Moving away from A/B Tests

I’ve long been an advocate of using A/B tests to build things. That’s slowly starting to change.

Ever since Markus Frind introduced the concept of “intuition guides, data decides” to me nearly two years ago, I’ve been A/B testing my way through life. Recently, however, I’ve found myself subconsciously moving away from the darling in my development toolkit. What could be happening? After some introspection, I think I’ve figured it out:

A/B tests are really, really hard to do right

The simplicity of setting up an A/B test is one of the approach’s biggest problems. Because pretty much any variation can be considered an A/B test, it’s very easy to build a bad or overly broad hypothesis. It’s also incredibly hard to collect the proper analysis data for an A/B test, and very easy to misinterpret that data during analysis.

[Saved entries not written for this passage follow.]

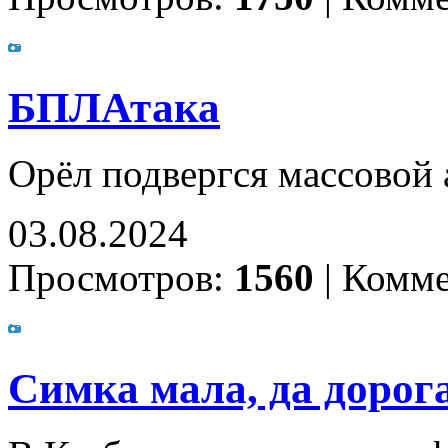
БПЛАтака
Орёл подвергся массовой 
03.08.2024
Просмотров:
1560
|
Комме
Симка мала, да дорог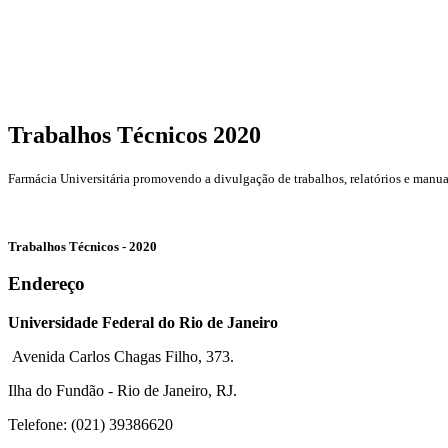
Trabalhos Técnicos 2020
Farmácia Universitária promovendo a divulgação de trabalhos, relatórios e manu
Trabalhos Técnicos - 2020
Endereço
Universidade Federal do Rio de Janeiro
Avenida Carlos Chagas Filho, 373.
Ilha do Fundão - Rio de Janeiro, RJ.
Telefone: (021) 39386620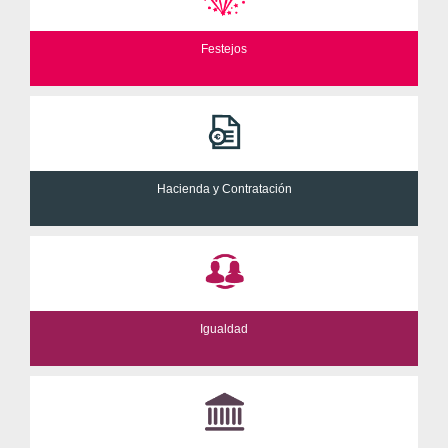
Festejos
Hacienda y Contratación
Igualdad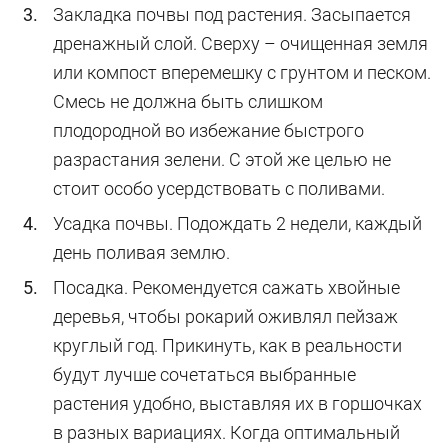
Закладка почвы под растения. Засыпается
дренажный слой. Сверху – очищенная земля
или компост вперемешку с грунтом и песком.
Смесь не должна быть слишком
плодородной во избежание быстрого
разрастания зелени. С этой же целью не
стоит особо усердствовать с поливами.
Усадка почвы. Подождать 2 недели, каждый
день поливая землю.
Посадка. Рекомендуется сажать хвойные
деревья, чтобы рокарий оживлял пейзаж
круглый год. Прикинуть, как в реальности
будут лучше сочетаться выбранные
растения удобно, выставляя их в горшочках
в разных вариациях. Когда оптимальный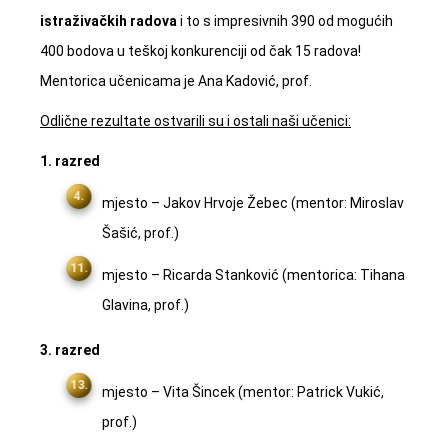
istraživačkih radova
i to s impresivnih 390 od mogućih
400 bodova u teškoj konkurenciji od čak 15 radova!
Mentorica učenicama je Ana Kadović, prof.
Odlične rezultate ostvarili su i ostali naši učenici:
1. razred
mjesto – Jakov Hrvoje Žebec (mentor: Miroslav
Šašić, prof.)
mjesto – Ricarda Stanković (mentorica: Tihana
Glavina, prof.)
3. razred
mjesto – Vita Šincek (mentor: Patrick Vukić,
prof.)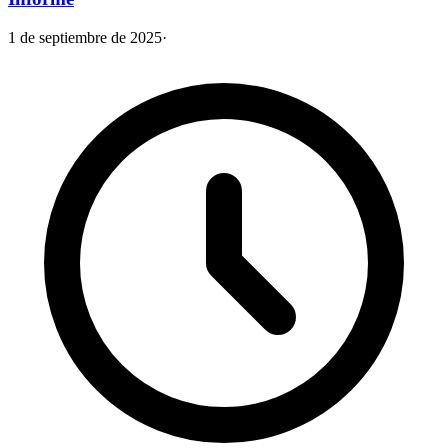
1 de septiembre de 2025
·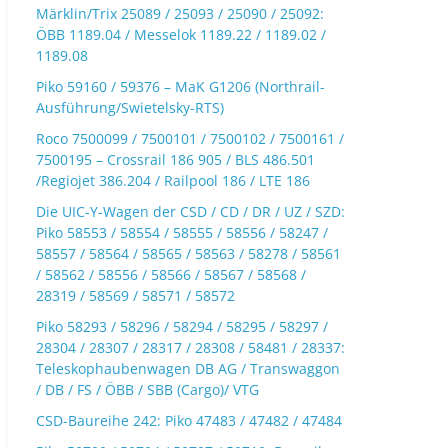
Märklin/Trix 25089 / 25093 / 25090 / 25092:
ÖBB 1189.04 / Messelok 1189.22 / 1189.02 /
1189.08
Piko 59160 / 59376 – MaK G1206 (Northrail-
Ausführung/Swietelsky-RTS)
Roco 7500099 / 7500101 / 7500102 / 7500161 /
7500195 – Crossrail 186 905 / BLS 486.501
/Regiojet 386.204 / Railpool 186 / LTE 186
Die UIC-Y-Wagen der CSD / CD / DR / UZ / SZD:
Piko 58553 / 58554 / 58555 / 58556 / 58247 /
58557 / 58564 / 58565 / 58563 / 58278 / 58561
/ 58562 / 58556 / 58566 / 58567 / 58568 /
28319 / 58569 / 58571 / 58572
Piko 58293 / 58296 / 58294 / 58295 / 58297 /
28304 / 28307 / 28317 / 28308 / 58481 / 28337:
Teleskophaubenwagen DB AG / Transwaggon
/ DB / FS / ÖBB / SBB (Cargo)/ VTG
CSD-Baureihe 242: Piko 47483 / 47482 / 47484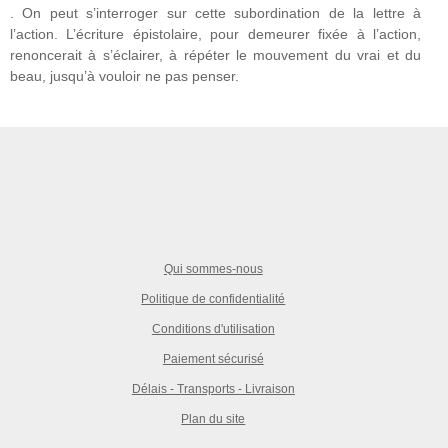
. On peut s’interroger sur cette subordination de la lettre à
l’action. L’écriture épistolaire, pour demeurer fixée à l’action,
renoncerait à s’éclairer, à répéter le mouvement du vrai et du
beau, jusqu’à vouloir ne pas penser.
Qui sommes-nous
Politique de confidentialité
Conditions d'utilisation
Paiement sécurisé
Délais - Transports - Livraison
Plan du site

I’ve found that the majority of my A/B tests have had a certain amount of bias towards one variant. Perhaps I’m comparing an exciting new design against an existing version, or testing my approach over a team-mate’s. As much as I would like to claim I have total impartiality, I can think of many situations when I’ve been secretly rooting for one variant.

So I’m a little biased — is that a big deal? The data should be the ultimate judge over which variant makes it. Unfortunately, data analysis is an art as much as a science. When the seed of an outcome is planted in someone’s head, it’s usually pretty easy to find the right data to back up your claim.

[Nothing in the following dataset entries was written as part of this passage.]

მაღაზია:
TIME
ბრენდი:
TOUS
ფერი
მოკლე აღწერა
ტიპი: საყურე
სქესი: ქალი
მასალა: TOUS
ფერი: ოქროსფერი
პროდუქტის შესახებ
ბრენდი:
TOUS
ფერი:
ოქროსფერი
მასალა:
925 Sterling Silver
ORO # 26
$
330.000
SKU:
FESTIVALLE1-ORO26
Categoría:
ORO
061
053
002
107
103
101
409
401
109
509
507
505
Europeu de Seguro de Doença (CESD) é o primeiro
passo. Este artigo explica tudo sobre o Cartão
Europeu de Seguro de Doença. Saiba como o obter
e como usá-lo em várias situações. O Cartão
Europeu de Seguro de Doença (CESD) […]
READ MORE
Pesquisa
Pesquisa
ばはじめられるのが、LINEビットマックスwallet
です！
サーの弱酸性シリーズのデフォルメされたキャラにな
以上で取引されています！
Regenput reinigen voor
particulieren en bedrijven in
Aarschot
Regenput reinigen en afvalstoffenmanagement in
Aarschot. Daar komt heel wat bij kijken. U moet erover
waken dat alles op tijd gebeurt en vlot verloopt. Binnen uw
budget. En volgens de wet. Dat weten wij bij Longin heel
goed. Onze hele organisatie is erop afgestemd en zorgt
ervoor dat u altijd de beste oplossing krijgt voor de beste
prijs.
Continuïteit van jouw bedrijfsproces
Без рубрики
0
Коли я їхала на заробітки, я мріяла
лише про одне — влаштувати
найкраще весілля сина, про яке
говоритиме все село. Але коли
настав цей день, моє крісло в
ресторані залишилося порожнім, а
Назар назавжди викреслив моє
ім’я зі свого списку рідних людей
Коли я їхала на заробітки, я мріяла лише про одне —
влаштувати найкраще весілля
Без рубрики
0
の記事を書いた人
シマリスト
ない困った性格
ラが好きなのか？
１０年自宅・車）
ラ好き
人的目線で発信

I was recently doing an analysis on a new dashboard I had been testing out. I was worried the new version wouldn’t drive traffic to the right destination, and the numbers were backing up my concern. It wasn’t until a little while later that I realized that I was looking at traffic across all devices; traffic from mobile devices, which the page had not been optimized for, was driving the overall conversion down. I found myself going through a total reversal of my original conclusion; not only was the feature working, but we were desperately in need of mobile optimizations!

So, if A/B testing is error prone, what can we do about it?

For starters, practice makes perfect. Like all skills, understanding how to build a solid A/B test takes time and effort. Over time, common traps emerge and can be squashed.

Like all powerful tools, A/B tests need to be given respect. Tests can be great at making your product better, but they have a specific place in development. Tests work well when you’re fine tuning a small detail; if you test a massive variation, you will find your test is worthless. Tests can’t be rushed; you must give yourself enough time to develop a hypothesis, make sure the correct data is being collected, and think about pitfalls while you’re analyzing the results.

Two years after falling in love with A/B tests, I’ve started delegating them to a smaller role. They’ll still take an important place in my development toolkit, but I’m not relying on them nearly as much for major features and design decisions.